A YouGov survey that the National Society for the Prevention of Cruelty to Children (NSPCC) commissioned was made public on Wednesday, and it indicates that the British public favors allowing police officers access to people's messages in order to protect children.

73% of the 1,723 adults polled in the UK agreed that technology companies should be required by law to check private messaging for child sexual abuse and stop it when it occurs in end-to-end encrypted settings.

Most have already conducted checks for child sexual abuse on their services, the NSPCC said, which has resulted in numerous convictions.

The charity's Richard Collard said, "It is now obvious that companies who wish to oppose children's fundamental right to safety against adults' privacy rights are out of step with the public and, ultimately, their user base.

The company had "developed safety measures that prevent, detect, and allow us to take action against this heinous abuse," such as age restrictions for contacting strangers, a Meta spokesman said in response to the survey.

A letter signed by 68 well-known security and privacy researchers asserting that the Online Safety Bill would effectively undermine end-to-end encryption was published on Wednesday as well, seemingly to highlight the fervor on both sides of the argument.

The bill requires tech companies to find a way to implement child safety measures while protecting users' privacy, but experts claim this is not possible.

In the letter, it is stated that "our concern is that surveillance technologies are deployed in the spirit of providing online safety.".

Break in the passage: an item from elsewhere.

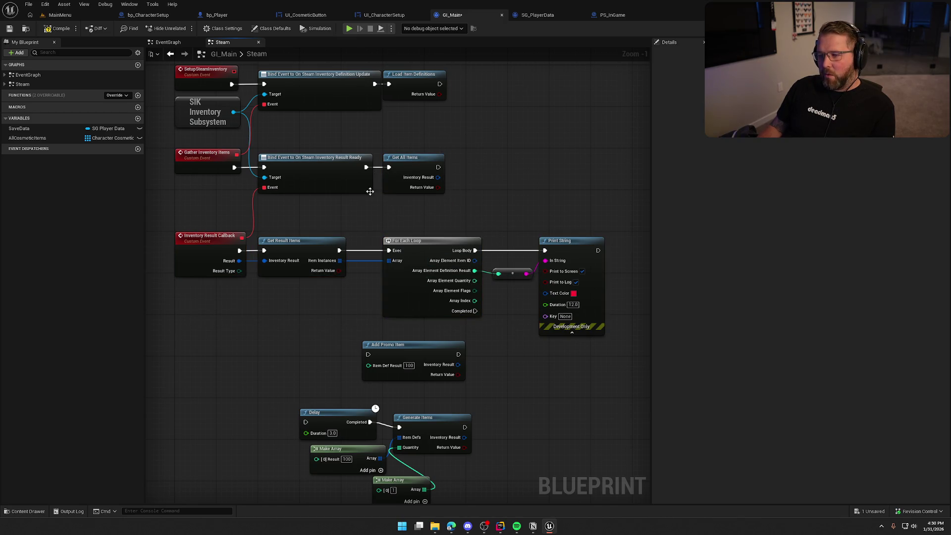
# - Select Get Result Items through Print String, then save GI_Main
pyautogui.moveTo(357, 232); pyautogui.dragTo(362, 170)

"This act seriously jeopardizes online safety and privacy protections. ".

According to experts, it also establishes a precedent for oppressive regimes all over the world to monitor and regulate what people share.

Meanwhile, WhatsApp and Signal have stated that they would prefer to withdraw their services from the UK than have end-to-end encryption security weakened.   .

Elon Musk also announced in May that he was incorporating end-to-end encryption into Twitter messages, which only served to exacerbate the situation for the technology's detractors.

As Meta demonstrates, adopting new technology is difficult and expensive, but, in the end, tech executives believe it is worthwhile.

Big tech views it as essential to reestablishing trust in its services after years of data scandals.

And in a happy coincidence, end-to-end encryption makes the challenging task of moderation for these troubled companies much simpler — if they cannot see what users are sharing, they cannot police it.